# Task requirements
Instruction for the entries that follow: retype exactly the lines from the line with "little changes that" to the line with "were able to", both included, and omit all others.

--- START ---

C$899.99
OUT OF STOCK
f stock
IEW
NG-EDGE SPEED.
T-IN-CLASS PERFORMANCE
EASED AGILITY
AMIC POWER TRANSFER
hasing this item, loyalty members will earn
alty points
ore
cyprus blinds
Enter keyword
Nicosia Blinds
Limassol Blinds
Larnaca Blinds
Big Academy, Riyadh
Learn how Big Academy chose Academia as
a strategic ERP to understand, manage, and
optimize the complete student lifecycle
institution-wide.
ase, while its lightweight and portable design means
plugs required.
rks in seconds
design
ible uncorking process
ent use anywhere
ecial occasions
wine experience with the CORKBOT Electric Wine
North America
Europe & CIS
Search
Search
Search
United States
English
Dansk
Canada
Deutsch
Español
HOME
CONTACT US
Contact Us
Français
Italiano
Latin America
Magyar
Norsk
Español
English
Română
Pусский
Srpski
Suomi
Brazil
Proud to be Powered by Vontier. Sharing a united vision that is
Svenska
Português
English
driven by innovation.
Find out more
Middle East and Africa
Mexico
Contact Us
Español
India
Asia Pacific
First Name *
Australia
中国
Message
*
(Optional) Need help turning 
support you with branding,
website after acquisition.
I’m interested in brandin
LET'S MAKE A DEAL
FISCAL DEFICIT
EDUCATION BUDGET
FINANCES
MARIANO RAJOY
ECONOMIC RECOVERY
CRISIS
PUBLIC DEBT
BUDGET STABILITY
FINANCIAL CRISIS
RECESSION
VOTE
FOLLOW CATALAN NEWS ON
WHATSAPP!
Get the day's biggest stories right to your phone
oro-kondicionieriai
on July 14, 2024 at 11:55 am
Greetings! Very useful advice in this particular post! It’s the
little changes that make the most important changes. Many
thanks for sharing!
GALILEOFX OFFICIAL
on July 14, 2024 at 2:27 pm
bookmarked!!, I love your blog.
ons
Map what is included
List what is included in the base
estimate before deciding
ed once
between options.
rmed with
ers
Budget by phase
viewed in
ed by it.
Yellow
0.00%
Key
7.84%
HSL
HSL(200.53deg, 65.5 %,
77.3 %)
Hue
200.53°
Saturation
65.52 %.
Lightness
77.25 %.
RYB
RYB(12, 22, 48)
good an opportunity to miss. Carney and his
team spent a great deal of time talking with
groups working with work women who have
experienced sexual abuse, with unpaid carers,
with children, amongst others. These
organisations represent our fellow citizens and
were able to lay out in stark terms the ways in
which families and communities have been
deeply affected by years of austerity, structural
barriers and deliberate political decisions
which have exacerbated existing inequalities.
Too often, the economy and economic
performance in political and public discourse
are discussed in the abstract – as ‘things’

--- END ---

# Completed exercise
little changes that make the most important changes. Many
thanks for sharing!
GALILEOFX OFFICIAL
on July 14, 2024 at 2:27 pm
bookmarked!!, I love your blog.
ons
Map what is included
List what is included in the base
estimate before deciding
ed once
between options.
rmed with
ers
Budget by phase
viewed in
ed by it.
Yellow
0.00%
Key
7.84%
HSL
HSL(200.53deg, 65.5 %,
77.3 %)
Hue
200.53°
Saturation
65.52 %.
Lightness
77.25 %.
RYB
RYB(12, 22, 48)
good an opportunity to miss. Carney and his
team spent a great deal of time talking with
groups working with work women who have
experienced sexual abuse, with unpaid carers,
with children, amongst others. These
organisations represent our fellow citizens and
were able to lay out in stark terms the ways in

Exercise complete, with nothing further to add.